Matagami : l’avenir de la Baie-James passe par ceux qui viennent s’y installer

Dans la Baie-James, l’immigration n’a rien d’un concept théorique : elle représente un véritable levier de survie, tant sur le plan économique que démographique. Le maire de Matagami, René Dubé, le répète avec force : « Le Nord-du-Québec est un poumon économique important pour l’ensemble du Québec ». Les mines, la foresterie et l’hydroélectricité — piliers de la richesse provinciale — dépendent d’une main-d’œuvre à la fois rare, difficile à recruter et pourtant indispensable.
Dans ce contexte nordique particulier, les travailleurs venus de l’étranger ainsi que leurs familles occupent une place centrale. Ils choisissent de s’établir, s’impliquent dans la communauté, développent leurs compétences et participent activement à la dynamique locale. « On a besoin de travailleurs et de familles », rappelle M. Dubé, soulignant que l’occupation du territoire constitue un enjeu aussi stratégique qu’humain.

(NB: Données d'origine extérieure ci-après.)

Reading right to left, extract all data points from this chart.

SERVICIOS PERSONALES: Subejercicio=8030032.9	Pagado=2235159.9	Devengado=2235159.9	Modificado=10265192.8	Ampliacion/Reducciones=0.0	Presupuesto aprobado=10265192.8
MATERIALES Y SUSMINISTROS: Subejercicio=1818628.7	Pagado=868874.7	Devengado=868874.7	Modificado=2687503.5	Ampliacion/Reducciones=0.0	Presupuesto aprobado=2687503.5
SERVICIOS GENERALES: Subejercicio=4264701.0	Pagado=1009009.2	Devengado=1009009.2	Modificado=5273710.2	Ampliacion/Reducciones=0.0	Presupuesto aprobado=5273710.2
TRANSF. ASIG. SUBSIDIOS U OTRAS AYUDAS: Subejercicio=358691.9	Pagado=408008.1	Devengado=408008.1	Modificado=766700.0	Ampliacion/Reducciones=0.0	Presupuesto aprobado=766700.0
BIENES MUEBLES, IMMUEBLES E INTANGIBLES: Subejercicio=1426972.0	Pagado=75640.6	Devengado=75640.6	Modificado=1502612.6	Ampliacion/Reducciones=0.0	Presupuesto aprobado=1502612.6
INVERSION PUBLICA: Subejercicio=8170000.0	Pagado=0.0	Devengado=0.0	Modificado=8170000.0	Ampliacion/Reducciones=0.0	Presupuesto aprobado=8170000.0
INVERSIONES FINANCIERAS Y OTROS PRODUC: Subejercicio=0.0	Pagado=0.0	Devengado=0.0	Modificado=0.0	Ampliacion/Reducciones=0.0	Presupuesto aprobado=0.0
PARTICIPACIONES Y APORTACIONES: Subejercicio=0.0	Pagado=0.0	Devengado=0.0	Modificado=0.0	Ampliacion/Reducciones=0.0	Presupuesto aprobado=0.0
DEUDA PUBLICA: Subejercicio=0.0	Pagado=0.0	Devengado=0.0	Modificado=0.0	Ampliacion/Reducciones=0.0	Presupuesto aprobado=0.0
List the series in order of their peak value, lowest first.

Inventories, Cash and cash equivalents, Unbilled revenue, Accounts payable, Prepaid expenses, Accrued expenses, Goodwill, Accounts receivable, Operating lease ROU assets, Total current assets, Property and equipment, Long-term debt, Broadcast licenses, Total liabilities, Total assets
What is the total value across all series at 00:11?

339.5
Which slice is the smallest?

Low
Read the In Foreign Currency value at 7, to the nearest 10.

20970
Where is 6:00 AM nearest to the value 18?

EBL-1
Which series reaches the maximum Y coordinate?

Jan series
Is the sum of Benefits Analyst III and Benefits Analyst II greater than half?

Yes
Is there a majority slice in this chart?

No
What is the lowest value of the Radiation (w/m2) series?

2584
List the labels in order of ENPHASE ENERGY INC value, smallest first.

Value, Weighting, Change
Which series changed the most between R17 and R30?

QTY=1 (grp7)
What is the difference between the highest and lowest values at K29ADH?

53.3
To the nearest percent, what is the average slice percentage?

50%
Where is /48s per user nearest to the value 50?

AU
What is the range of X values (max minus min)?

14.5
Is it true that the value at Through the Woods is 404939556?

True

Une contribution essentielle aux industries régionales
Aujourd’hui, près de 1 785 travailleurs étrangers sont actifs dans le Nord-du-Québec. Leur apport se fait sentir autant dans le secteur forestier que minier, sans oublier les organismes de développement régional. Le maire mentionne entre autres Chantiers Chibougamau, Nordic Kraft et la Société de développement de la Baie-James (SDBJ), qui font appel à des personnes recrutés à l’international pour pourvoir des postes spécialisés.
Photo : Hind Dekkar René Dubé, maire de la Ville de Matagami À ses yeux, leur départ aurait des conséquences immédiates : « Ça serait majeur ». Contrairement au modèle du fly-in fly-out, ces employés résident sur place, consomment dans les commerces locaux, s’intègrent durablement et deviennent de véritables « citoyens corporatifs ». Leur enracinement favorise la stabilité des équipes, soutient la pérennité des entreprises et consolide la capacité des régions à poursuivre leurs activités.
La Baie-James est confrontée à une baisse marquée de sa population. Pour M. Dubé, l’immigration figure parmi les rares solutions capables de renverser la tendance, « on a besoin des gens qui viennent s’installer, qui viennent y travailler », insiste-t-il, rappelant également que la performance économique régionale repose directement sur cette capacité d’accueil.
Une remise en question des politiques uniformes
Le maire critique vivement les orientations gouvernementales actuelles, qu’il estime trop influencées par les réalités des grands centres urbains. « Arrêtez de régler des problèmes sur le dos des régions », lance-t-il. À son avis, les politiques « mur à mur » ne correspondent pas aux besoins du Nord, où la pénurie de main-d’œuvre est structurelle et où les défis diffèrent largement de ceux de Montréal ou de Québec.
Il invite ainsi le gouvernement à « retourner sur sa table à dessin » afin de concevoir une politique d’immigration réellement adaptée aux régions, élaborée à partir des réalités du terrain plutôt que derrière un bureau. « Sortez du bureau, venez nous rencontrer », plaide-t-il, prônant une approche basée sur l’écoute et l’ajustement aux particularités locales.
Des initiatives d’intégration porteuses
Selon M. Dubé, l’intégration ne constitue pas un obstacle, mais bien une réussite tangible. Il prend l’exemple de Lebel-sur-Quévillon, où l’organisme Agora Boréale accompagne des travailleurs provenant de 26 nationalités différentes. Cette approche, centrée sur l’accueil, le suivi et l’implication communautaire, a d’ailleurs été étendue à Matagami grâce à une nouvelle entente. « Leur façon de travailler est extraordinaire », affirme-t-il, invitant les décideurs à constater par eux-mêmes comment une intégration réussie devient un véritable moteur pour les municipalités, les entreprises et, plus largement, pour le Québec.
Reconnaître le rôle déterminant des régions
Pour René Dubé, le constat est sans équivoque : l’avenir du Québec est intimement lié à la vitalité de ses régions : « Le poumon économique, il est dans les régions », rappelle-t-il. Maintenir une immigration dynamique, adaptée aux besoins locaux et soutenue par des politiques cohérentes apparaît, selon lui, essentiel pour éviter un affaiblissement économique dont toute la province subirait les conséquences.